> _Stated exercise A_:
Please turn the listing below, from its start up to and including the line with "family: Alcedinidae", into a Markdown table with the columns Row and Line, leaving out blank lines and the pictures.

> _Excerpted passage_:
WEEKLY STOCK MARKET COMMENTARY 1 14 2008
Source: Morningstar.com. * Past performance is no guarantee of future results. Indexes are unmanaged and cannot be invested into directly. Three and five-year returns are annualized. The S&P, excluding “1 Week” returns, is a reflection of return to an investor, by reinvesting dividends after the deduction of withholding tax.

Mid-Cap Performance – Mid-cap stocks (as measured by the S&P 400 Mid-cap index) reached 33 all-time closing highs in 2007 but finished up only 8 percent (total return) for the year. The index peaked on July 13, 2007. The S&P 400 Mid-cap is an unmanaged index consisting of 400 domestic stocks chosen for market size, liquidity and industry group representation. Investing in mid-cap stocks involves riskier investments based upon price volatility, less liquidity and the threat of competition (Source: S&P, BTN Research).

Retirement Savings in 2008 – The maximum elective employee deferral into an employer-sponsored 401(k) plan in 2008 is $15,500, the same amount as in 2007. This is the first year since 2001 that the amount has not been adjusted upward from the previous year. The $15,500 amount does not include the $5,000 in “catch-up” deferrals that an individual age 50 or greater can contribute (Source: IRS, BTN Research).

New Jersey Beats Hawaii – After ranking second to Hawaii for the past two years, New Jersey has surpassed the island state to claim the largest percent of millionaires to total households. According to the Phoenix Affluent Marketing Service, New Jersey has 7.12 percent millionaire households, up from 6.5 percent in 2006. Maryland placed second and Connecticut third. Hawaii, unchanged at 6.7 percent, was fourth for 2007. The survey defined millionaire households as those with $1 million or more in investable or liquid assets.

Clueless – At the close of business on Wednesday, Oct. 9, 2002, the S&P 500 bottomed at 777 before beginning a bull market run that gained 101 percent to peak at 1,565 on Oct. 09, 2007, exactly five years to the day after the bear market bottom. The headline in the business section of USA Today on Thursday morning, Oct. 10, 2002, was “Where’s the Bottom, No End in Sight” (Source: USA Today, BTN Research).

Dataset records:
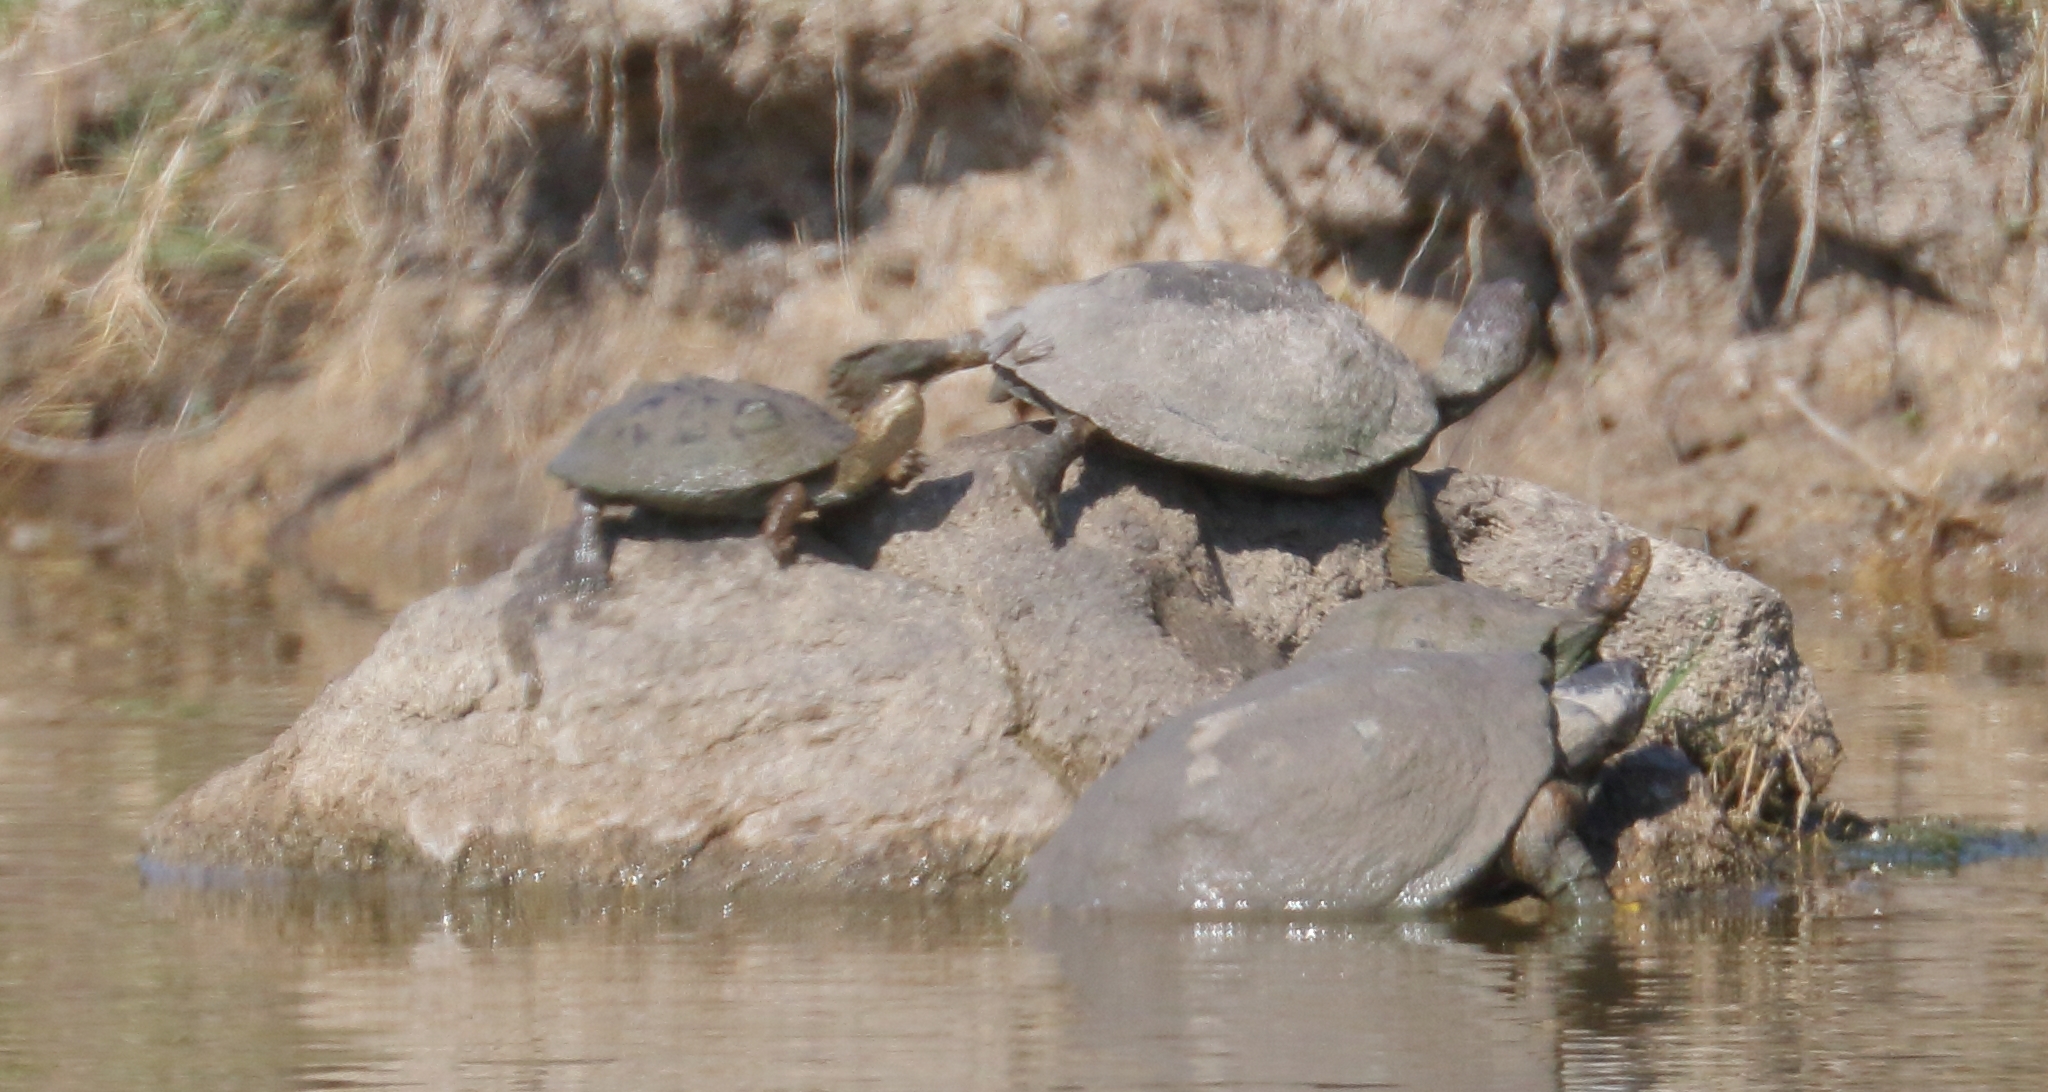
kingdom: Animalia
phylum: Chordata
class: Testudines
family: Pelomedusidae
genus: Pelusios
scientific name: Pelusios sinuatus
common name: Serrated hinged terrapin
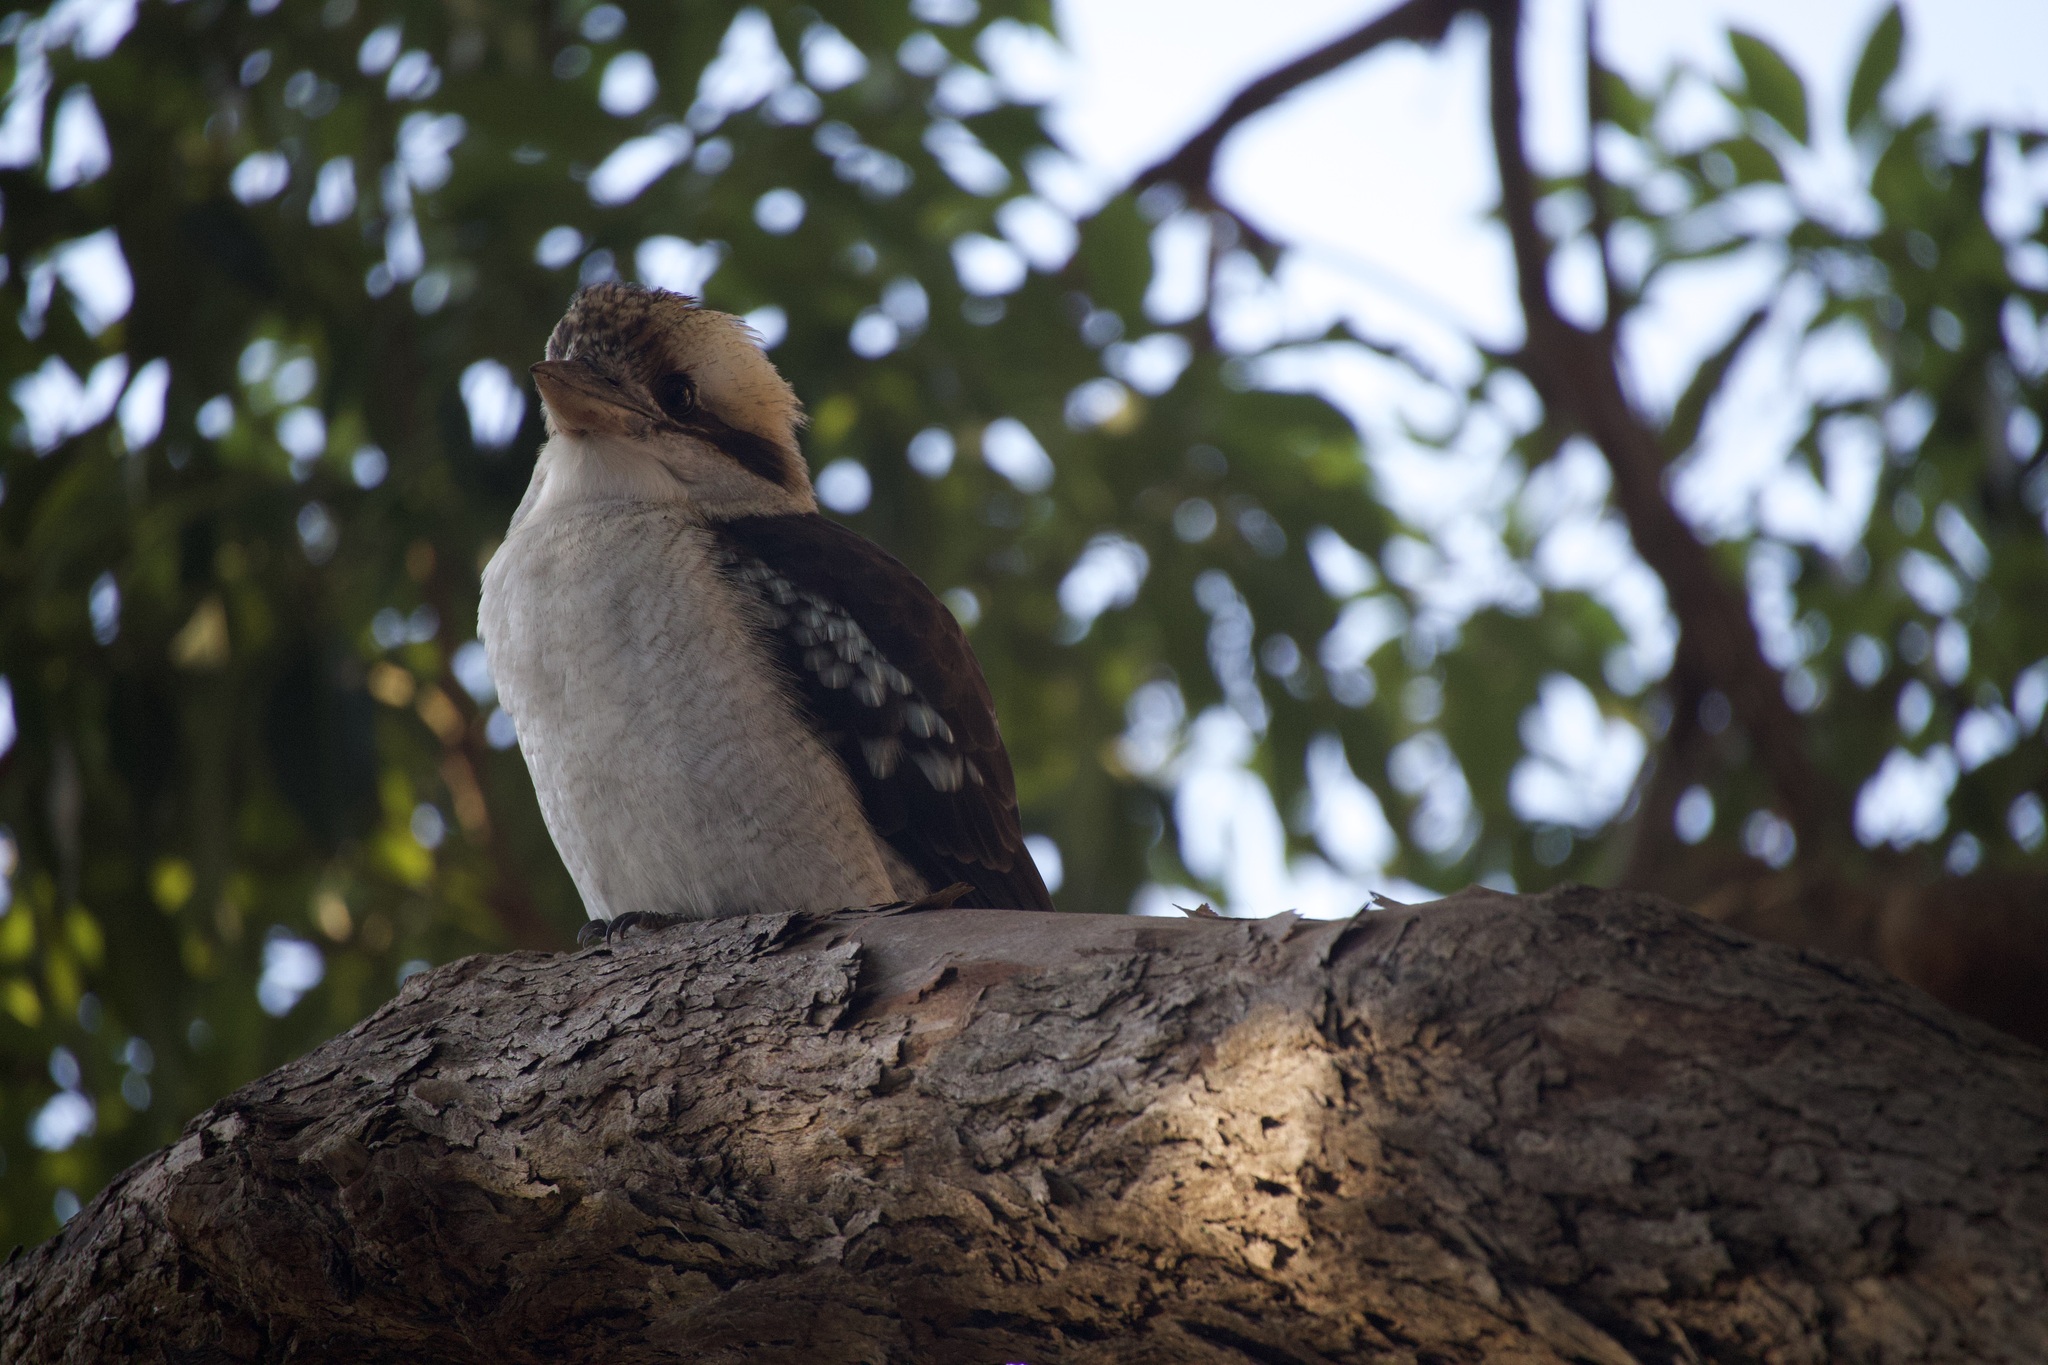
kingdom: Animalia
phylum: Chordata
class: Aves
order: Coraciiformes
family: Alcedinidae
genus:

> _Stated exercise B_:
Answer these questions from the weekly market commentary above:
(i) How many all-time closing highs did the S&P 400 Mid-cap index reach in 2007?
(ii) What is the maximum elective employee deferral into an employer-sponsored 401(k) plan in 2008?
(iii) What percent of New Jersey households are millionaire households?

> _Task output A_:
| Row | Line |
|---|---|
| 1 | kingdom: Animalia |
| 2 | phylum: Chordata |
| 3 | class: Testudines |
| 4 | family: Pelomedusidae |
| 5 | genus: Pelusios |
| 6 | scientific name: Pelusios sinuatus |
| 7 | common name: Serrated hinged terrapin |
| 8 | kingdom: Animalia |
| 9 | phylum: Chordata |
| 10 | class: Aves |
| 11 | order: Coraciiformes |
| 12 | family: Alcedinidae |

> _Task output B_:
(i) 33
(ii) $15,500
(iii) 7.12 percent